Across the globe, many individuals own guns for self-defence and recreational purposes. Gun related mortalities in households – in particular – throw the ethics of such forms of private gun ownership into sharp relief. In this essay, I shall appeal to crime statistics to argue that a person is at a far greater risk being shot if there is a gun in a household.
Firstly, it is intuitively obvious that having a gun in a household endangers children and teenagers. This is because minors do not have the requisite knowledge or maturity to handle guns safely. For example, the US Department of Justice recently revealed statistics showing that 150 American children and teenagers die each year because of accidents relating to household guns. Therefore it is incontrovertible that household guns lead to additional shootings.
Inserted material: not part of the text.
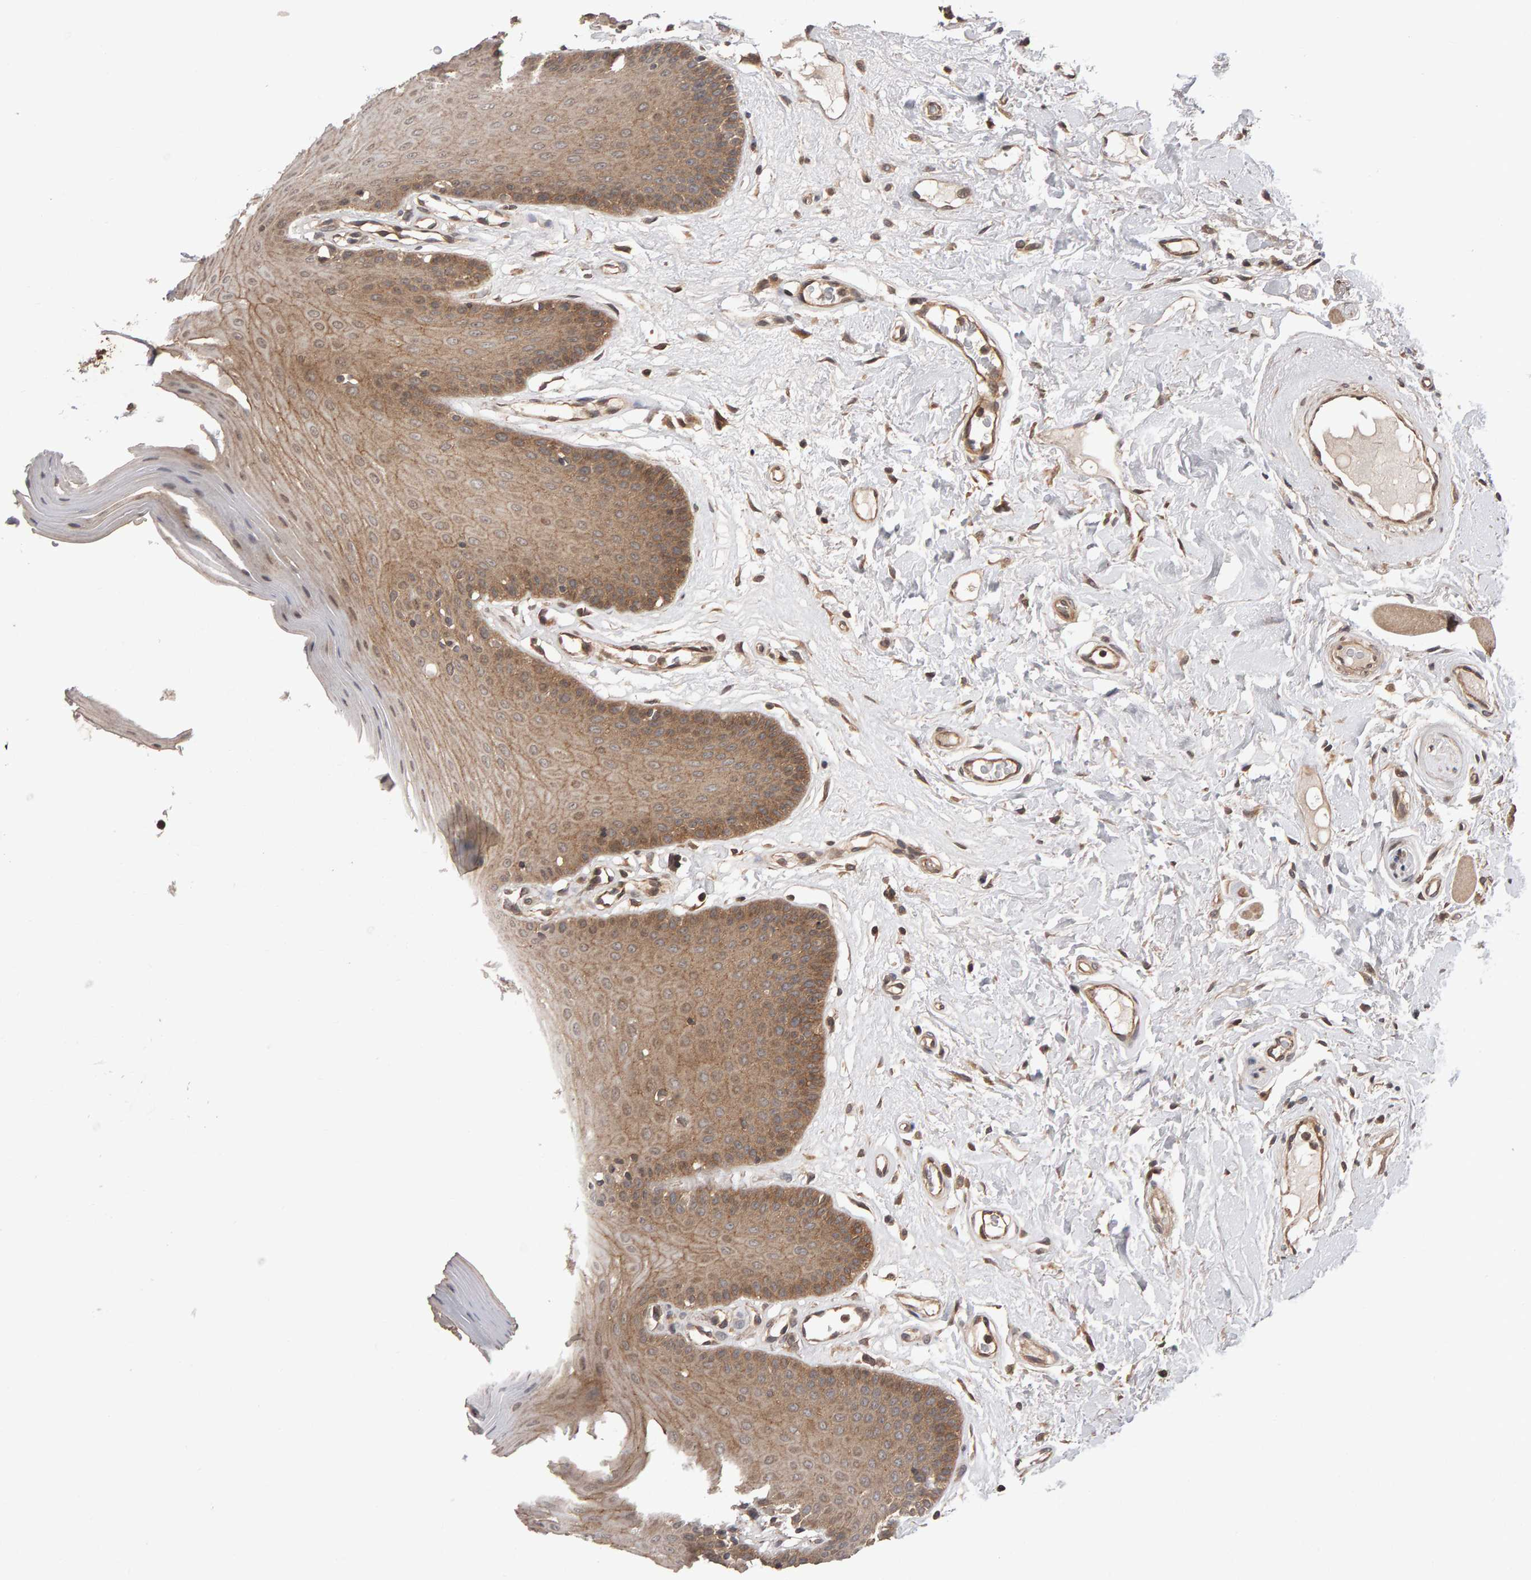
{"staining": {"intensity": "moderate", "quantity": ">75%", "location": "cytoplasmic/membranous"}, "tissue": "oral mucosa", "cell_type": "Squamous epithelial cells", "image_type": "normal", "snomed": [{"axis": "morphology", "description": "Normal tissue, NOS"}, {"axis": "morphology", "description": "Squamous cell carcinoma, NOS"}, {"axis": "topography", "description": "Skeletal muscle"}, {"axis": "topography", "description": "Adipose tissue"}, {"axis": "topography", "description": "Vascular tissue"}, {"axis": "topography", "description": "Oral tissue"}, {"axis": "topography", "description": "Peripheral nerve tissue"}, {"axis": "topography", "description": "Head-Neck"}], "caption": "This photomicrograph reveals immunohistochemistry (IHC) staining of benign oral mucosa, with medium moderate cytoplasmic/membranous positivity in about >75% of squamous epithelial cells.", "gene": "SCRIB", "patient": {"sex": "male", "age": 71}}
Secondly, household guns became especially dangerous when spouses have violent arguments. This is because male sexual rage, in particular, often results in deadly aggression. For example, The International Crime Bureau recently produced statistical evidence that – if there is a household gun – a man is twice as likely (if he discovers his wife having an affair) to kill her in a fit of jealous rage. Therefore, once again, household guns correlate positively with additional shootings.
In conclusion, there is undeniable evidence that having a gun in a house leads to further shootings. Given the strength of this evidence, in the future, more legislature needs to be put in place to limit private gun ownership.